Work task —
In the records that follow, show each line where the word "muscle" is present.

** Excerpted records follows **

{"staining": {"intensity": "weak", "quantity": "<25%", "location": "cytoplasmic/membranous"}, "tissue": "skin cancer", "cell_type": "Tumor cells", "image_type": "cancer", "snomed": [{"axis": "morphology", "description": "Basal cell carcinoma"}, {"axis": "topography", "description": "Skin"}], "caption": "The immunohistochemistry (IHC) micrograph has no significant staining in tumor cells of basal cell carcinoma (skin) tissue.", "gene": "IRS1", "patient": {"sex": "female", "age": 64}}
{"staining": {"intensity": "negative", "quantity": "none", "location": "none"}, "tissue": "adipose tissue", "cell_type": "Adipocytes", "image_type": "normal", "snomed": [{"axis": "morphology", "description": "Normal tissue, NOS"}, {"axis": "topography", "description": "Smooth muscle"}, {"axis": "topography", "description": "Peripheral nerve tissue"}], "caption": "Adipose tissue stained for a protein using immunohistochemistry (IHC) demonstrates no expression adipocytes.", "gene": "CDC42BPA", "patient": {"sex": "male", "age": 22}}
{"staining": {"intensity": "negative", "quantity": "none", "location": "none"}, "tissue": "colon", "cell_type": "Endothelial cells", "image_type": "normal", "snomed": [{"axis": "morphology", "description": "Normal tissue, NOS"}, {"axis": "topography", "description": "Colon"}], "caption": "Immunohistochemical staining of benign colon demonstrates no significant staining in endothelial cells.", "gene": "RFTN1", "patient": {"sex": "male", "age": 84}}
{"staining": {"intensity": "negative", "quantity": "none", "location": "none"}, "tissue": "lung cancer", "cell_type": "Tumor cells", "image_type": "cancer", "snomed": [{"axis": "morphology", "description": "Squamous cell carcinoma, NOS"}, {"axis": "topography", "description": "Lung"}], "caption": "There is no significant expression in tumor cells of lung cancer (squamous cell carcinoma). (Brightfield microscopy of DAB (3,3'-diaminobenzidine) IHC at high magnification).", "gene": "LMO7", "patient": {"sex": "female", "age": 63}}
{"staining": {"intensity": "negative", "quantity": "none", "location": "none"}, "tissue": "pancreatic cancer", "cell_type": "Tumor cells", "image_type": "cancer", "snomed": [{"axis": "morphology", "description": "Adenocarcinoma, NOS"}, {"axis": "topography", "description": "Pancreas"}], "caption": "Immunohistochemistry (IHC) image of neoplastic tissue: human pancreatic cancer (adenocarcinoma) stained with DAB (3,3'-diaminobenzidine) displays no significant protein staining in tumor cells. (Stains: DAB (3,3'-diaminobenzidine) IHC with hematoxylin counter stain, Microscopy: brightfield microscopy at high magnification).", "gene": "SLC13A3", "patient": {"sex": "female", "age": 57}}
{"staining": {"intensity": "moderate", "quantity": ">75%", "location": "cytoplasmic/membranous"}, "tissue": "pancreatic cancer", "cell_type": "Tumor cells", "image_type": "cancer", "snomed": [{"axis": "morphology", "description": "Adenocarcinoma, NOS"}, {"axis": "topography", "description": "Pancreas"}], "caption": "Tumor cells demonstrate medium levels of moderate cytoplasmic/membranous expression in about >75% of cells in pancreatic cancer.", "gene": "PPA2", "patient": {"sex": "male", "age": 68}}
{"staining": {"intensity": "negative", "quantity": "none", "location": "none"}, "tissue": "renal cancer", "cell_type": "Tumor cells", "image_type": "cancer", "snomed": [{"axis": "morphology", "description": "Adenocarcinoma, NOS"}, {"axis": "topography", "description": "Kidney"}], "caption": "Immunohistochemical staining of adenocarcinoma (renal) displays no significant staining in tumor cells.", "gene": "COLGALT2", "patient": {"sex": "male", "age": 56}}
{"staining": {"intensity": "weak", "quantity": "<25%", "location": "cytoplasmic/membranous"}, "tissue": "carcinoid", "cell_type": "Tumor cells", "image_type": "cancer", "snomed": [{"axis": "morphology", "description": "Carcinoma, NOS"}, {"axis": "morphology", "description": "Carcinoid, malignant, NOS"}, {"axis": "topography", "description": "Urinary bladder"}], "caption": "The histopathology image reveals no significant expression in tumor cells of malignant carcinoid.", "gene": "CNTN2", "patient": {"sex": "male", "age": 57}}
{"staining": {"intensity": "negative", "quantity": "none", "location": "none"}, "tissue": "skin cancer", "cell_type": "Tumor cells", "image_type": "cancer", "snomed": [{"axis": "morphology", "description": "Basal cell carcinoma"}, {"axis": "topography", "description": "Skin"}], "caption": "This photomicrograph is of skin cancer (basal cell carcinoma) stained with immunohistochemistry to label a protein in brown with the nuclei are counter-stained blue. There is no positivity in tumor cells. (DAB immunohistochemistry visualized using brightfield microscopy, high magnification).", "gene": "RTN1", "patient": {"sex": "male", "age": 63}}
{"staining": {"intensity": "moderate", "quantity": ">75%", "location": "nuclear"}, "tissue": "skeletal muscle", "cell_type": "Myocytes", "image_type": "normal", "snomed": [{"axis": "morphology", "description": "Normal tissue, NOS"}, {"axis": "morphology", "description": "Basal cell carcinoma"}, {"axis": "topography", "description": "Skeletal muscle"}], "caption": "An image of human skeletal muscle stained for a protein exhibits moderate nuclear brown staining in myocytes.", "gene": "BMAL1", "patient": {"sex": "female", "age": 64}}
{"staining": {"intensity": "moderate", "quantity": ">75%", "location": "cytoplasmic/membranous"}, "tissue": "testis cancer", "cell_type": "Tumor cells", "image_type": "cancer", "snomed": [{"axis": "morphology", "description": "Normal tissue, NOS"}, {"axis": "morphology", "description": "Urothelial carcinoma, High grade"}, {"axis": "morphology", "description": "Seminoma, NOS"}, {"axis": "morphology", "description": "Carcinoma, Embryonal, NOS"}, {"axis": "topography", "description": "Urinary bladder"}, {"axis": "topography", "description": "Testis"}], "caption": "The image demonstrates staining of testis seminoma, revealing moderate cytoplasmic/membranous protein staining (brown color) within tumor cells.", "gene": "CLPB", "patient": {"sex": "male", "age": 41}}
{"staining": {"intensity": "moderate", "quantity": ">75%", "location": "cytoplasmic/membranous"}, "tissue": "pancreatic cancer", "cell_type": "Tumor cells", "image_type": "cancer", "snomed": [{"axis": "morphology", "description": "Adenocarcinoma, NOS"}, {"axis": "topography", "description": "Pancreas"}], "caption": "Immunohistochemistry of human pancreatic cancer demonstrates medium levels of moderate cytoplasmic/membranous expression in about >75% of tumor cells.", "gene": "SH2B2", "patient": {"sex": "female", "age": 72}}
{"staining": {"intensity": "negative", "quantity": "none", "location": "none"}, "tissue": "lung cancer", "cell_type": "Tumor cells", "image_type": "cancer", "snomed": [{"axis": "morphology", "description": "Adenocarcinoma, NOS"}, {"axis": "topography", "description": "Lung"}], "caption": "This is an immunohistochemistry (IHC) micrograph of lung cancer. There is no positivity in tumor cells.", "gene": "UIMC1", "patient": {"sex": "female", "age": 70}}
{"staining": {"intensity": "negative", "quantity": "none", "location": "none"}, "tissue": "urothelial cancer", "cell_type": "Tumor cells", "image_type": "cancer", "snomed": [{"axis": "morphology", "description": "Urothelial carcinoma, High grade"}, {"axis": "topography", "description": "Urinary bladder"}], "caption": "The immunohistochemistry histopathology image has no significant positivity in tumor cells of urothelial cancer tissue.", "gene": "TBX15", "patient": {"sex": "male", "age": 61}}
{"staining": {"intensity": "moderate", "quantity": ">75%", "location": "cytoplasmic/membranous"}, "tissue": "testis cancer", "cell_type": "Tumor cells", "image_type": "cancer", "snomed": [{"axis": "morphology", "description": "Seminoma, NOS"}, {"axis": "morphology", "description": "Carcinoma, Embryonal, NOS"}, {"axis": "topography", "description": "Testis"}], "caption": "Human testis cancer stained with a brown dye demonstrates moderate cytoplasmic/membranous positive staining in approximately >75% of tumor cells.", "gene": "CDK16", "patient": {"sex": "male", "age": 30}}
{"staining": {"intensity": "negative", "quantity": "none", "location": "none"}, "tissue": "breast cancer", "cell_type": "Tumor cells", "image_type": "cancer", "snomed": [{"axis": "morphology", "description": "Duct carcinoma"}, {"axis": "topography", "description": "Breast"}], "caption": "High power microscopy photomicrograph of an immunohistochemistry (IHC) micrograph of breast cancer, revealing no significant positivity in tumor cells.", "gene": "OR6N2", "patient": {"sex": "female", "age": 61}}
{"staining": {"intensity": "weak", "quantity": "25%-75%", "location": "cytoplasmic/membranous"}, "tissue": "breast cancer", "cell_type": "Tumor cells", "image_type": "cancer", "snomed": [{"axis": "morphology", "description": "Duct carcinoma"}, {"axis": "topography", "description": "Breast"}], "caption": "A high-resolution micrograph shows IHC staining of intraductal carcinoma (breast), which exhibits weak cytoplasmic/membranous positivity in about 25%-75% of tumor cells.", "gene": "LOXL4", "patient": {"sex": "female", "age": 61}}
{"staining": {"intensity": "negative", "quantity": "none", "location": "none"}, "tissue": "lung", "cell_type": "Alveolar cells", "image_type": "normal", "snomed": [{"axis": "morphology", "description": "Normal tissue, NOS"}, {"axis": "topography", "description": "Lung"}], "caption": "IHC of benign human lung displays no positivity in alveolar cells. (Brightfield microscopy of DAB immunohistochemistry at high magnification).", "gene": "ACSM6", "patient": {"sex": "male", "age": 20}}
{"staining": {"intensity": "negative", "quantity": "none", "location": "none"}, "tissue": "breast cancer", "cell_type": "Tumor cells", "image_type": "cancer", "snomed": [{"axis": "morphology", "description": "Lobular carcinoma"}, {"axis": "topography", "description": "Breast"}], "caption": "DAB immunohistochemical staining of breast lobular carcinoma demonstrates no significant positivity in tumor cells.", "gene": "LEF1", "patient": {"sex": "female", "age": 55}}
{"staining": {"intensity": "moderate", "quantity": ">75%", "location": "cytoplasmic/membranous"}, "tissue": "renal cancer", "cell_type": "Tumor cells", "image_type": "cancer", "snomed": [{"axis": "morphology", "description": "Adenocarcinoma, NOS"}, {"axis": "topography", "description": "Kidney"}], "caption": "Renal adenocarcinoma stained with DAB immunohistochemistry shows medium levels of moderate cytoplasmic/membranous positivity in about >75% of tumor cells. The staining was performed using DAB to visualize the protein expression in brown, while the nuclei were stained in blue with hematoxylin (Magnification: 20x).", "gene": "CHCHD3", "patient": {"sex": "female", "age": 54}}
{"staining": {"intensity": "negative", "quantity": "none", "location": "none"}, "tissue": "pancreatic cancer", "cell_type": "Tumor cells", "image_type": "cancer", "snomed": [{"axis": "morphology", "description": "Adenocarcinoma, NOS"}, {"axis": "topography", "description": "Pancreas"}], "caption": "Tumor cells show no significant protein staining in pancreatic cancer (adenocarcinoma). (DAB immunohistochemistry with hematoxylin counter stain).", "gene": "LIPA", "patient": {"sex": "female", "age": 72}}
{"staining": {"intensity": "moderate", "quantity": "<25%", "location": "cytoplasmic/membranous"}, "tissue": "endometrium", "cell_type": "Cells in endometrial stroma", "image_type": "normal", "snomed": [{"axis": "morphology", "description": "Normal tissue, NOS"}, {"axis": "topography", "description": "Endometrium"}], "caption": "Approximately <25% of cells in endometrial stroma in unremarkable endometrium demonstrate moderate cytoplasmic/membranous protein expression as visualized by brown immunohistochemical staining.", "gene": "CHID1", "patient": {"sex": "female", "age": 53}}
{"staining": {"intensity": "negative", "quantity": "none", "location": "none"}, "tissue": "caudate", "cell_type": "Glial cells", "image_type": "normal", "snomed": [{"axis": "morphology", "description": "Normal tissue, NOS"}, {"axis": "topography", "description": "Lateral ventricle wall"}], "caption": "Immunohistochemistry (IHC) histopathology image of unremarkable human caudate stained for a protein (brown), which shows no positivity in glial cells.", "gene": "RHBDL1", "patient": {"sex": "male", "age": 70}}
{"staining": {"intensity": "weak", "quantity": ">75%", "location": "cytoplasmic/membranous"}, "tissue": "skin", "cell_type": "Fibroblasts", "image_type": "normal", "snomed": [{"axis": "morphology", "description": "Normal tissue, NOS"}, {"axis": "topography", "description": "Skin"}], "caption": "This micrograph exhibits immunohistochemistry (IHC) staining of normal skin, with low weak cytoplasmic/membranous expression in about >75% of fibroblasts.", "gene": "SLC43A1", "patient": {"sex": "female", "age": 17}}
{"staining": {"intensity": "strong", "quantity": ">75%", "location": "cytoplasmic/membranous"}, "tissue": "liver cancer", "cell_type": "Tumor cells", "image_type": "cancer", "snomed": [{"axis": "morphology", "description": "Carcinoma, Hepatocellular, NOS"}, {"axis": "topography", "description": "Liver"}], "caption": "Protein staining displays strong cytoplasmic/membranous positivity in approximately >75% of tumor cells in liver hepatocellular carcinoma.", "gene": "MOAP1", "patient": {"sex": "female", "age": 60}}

** End of Excerpted records **

Problem solution —
{"staining": {"intensity": "negative", "quantity": "none", "location": "none"}, "tissue": "adipose tissue", "cell_type": "Adipocytes", "image_type": "normal", "snomed": [{"axis": "morphology", "description": "Normal tissue, NOS"}, {"axis": "topography", "description": "Smooth muscle"}, {"axis": "topography", "description": "Peripheral nerve tissue"}], "caption": "Adipose tissue stained for a protein using immunohistochemistry (IHC) demonstrates no expression adipocytes.", "gene": "CDC42BPA", "patient": {"sex": "male", "age": 22}}
{"staining": {"intensity": "moderate", "quantity": ">75%", "location": "nuclear"}, "tissue": "skeletal muscle", "cell_type": "Myocytes", "image_type": "normal", "snomed": [{"axis": "morphology", "description": "Normal tissue, NOS"}, {"axis": "morphology", "description": "Basal cell carcinoma"}, {"axis": "topography", "description": "Skeletal muscle"}], "caption": "An image of human skeletal muscle stained for a protein exhibits moderate nuclear brown staining in myocytes.", "gene": "BMAL1", "patient": {"sex": "female", "age": 64}}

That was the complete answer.